===== Provided records =====

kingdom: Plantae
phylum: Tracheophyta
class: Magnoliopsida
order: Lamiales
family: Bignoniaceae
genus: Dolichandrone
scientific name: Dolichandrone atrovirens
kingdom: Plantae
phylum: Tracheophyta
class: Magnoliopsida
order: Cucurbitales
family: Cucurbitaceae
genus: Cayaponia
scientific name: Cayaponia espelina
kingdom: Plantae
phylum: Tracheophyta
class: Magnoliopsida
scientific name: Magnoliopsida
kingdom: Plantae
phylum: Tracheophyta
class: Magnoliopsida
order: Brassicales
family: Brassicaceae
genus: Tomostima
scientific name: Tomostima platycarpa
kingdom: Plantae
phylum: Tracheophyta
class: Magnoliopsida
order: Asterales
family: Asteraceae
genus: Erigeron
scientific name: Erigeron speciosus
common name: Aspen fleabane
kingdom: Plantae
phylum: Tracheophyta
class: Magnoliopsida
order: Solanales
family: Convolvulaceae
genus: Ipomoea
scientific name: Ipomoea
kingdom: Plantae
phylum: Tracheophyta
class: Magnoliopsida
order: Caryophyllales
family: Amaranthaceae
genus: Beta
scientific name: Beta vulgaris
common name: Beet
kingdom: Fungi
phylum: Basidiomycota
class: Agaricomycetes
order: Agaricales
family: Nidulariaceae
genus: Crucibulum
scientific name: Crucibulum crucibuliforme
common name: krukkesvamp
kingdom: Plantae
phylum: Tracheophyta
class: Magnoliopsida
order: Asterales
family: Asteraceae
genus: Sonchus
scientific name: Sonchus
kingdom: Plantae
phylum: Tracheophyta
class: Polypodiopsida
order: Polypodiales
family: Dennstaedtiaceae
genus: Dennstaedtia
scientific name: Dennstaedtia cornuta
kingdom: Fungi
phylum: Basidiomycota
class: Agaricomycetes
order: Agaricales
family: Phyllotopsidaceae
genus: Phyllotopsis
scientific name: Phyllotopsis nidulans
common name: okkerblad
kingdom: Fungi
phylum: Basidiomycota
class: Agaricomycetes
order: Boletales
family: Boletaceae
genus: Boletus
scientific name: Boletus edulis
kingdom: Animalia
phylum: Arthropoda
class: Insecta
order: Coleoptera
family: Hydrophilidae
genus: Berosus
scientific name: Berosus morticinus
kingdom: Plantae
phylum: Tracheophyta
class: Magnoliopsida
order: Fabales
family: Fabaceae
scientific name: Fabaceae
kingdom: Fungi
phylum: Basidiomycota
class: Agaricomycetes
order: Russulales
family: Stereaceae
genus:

=====

### Exercise prompt
Please copy word for word the lines of the records, starting at the line that contains "class: Polypodiopsida" and ending at the last line of the records.

### Exercise output
class: Polypodiopsida
order: Polypodiales
family: Dennstaedtiaceae
genus: Dennstaedtia
scientific name: Dennstaedtia cornuta
kingdom: Fungi
phylum: Basidiomycota
class: Agaricomycetes
order: Agaricales
family: Phyllotopsidaceae
genus: Phyllotopsis
scientific name: Phyllotopsis nidulans
common name: okkerblad
kingdom: Fungi
phylum: Basidiomycota
class: Agaricomycetes
order: Boletales
family: Boletaceae
genus: Boletus
scientific name: Boletus edulis
kingdom: Animalia
phylum: Arthropoda
class: Insecta
order: Coleoptera
family: Hydrophilidae
genus: Berosus
scientific name: Berosus morticinus
kingdom: Plantae
phylum: Tracheophyta
class: Magnoliopsida
order: Fabales
family: Fabaceae
scientific name: Fabaceae
kingdom: Fungi
phylum: Basidiomycota
class: Agaricomycetes
order: Russulales
family: Stereaceae
genus:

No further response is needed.